Obecnie mam 21 lat. Od zawsze byłam bardzo nieśmiała, skryta w sobie i nie miałam pewności siebie. A w dzieciństwie dużo płakałam, często bez powodu. Moje kontakty z rówieśnikami ograniczały się to spotkań w szkole. Do studiów zdawałam się tylko z dziewczynami, kontakty z facetami ograniczaly się do tematów szkolnych, tylko kilka razy zdążyło się jakaś dłuższa rozmowa podczas przypadkowego spotkania. Nigdy nie udało mi się utrzymać znajomości dłużej niż czas nauki w danej szkole. Ogólnie mało rozmawiam z ludzimi, a jak już to robię to idzie to bardzo ciężko. Nie umiem za bardzo prowadzić rozmowy dlatego, moja rozmowa często ogranicza się do przytakiwania rozmówcy. A gdy już coś mówię często jest to powiedziane coś na siłę i wychodzi cringowo. Dodatkowo boję się rozmawiać z innymi ludźmi szczególnie nieznajomymi, przed każdą rozmową się stresuje i myślę co powiedziec. Gdy coś robię, rozmawiam zawsze spodziewam się, że coś popsuje i wyjdzie źle. Ogólnie uznaję się za bardzo aspołeczną osobę.

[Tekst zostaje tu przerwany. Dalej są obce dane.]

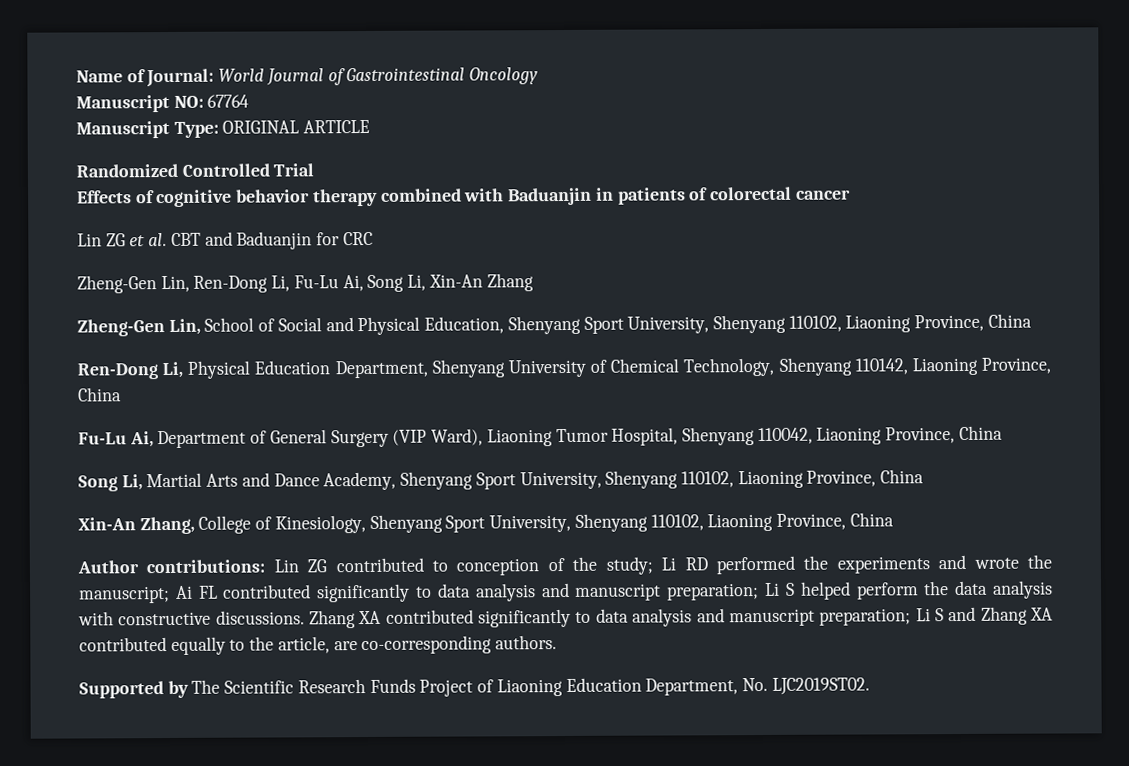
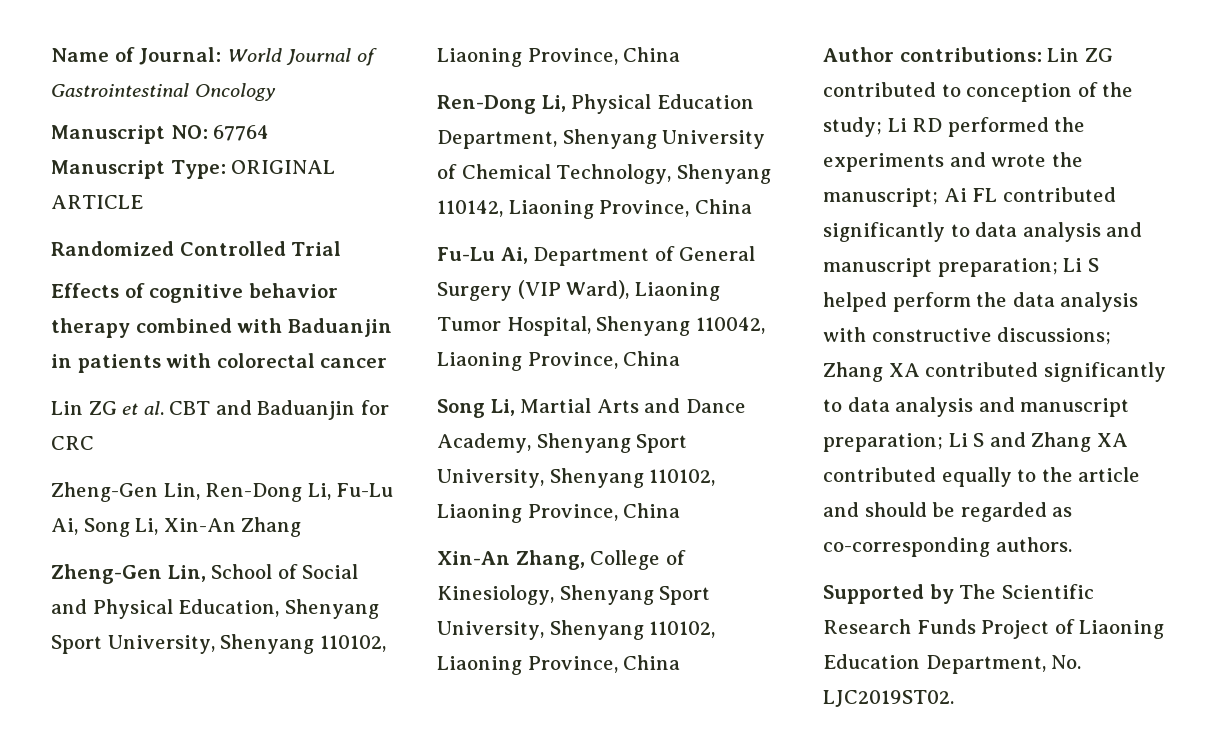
[689,187,709,201] of -> [166,353,212,368] with
[215,610,305,625] discussions. -> [997,327,1112,345] discussions;
[277,636,358,654] article, are -> [1078,467,1141,482] [823,502,1073,522] article and should be regarded as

Na studiach poznałam fajnego chłopaka, udało nam odnaleźć wspólny język. Ta znajomość trochę mi pomogła ale nie jest tak różowo. Zwierzylam się mu ze swoich problemów. Po dłuższym czasie starałam się zastosować do paru rad i bardziej otworzyć na ludzi ale z dość marnym skutkiem. Ostatnio spotkałam się z tym facetem i jego znajomymi, jednak wyszło okropnie podczas spotkania czułam się jako bezużyteczny mebel na który nikt nie zwraca uwagi i że jestem tam nieobecna. Stram się go traktować jako przyjaciela, najbliższą mi osobę, ale dla niego chyba nie jestem nawet przyjacielem o czym czasem boleśnie się przekonuje.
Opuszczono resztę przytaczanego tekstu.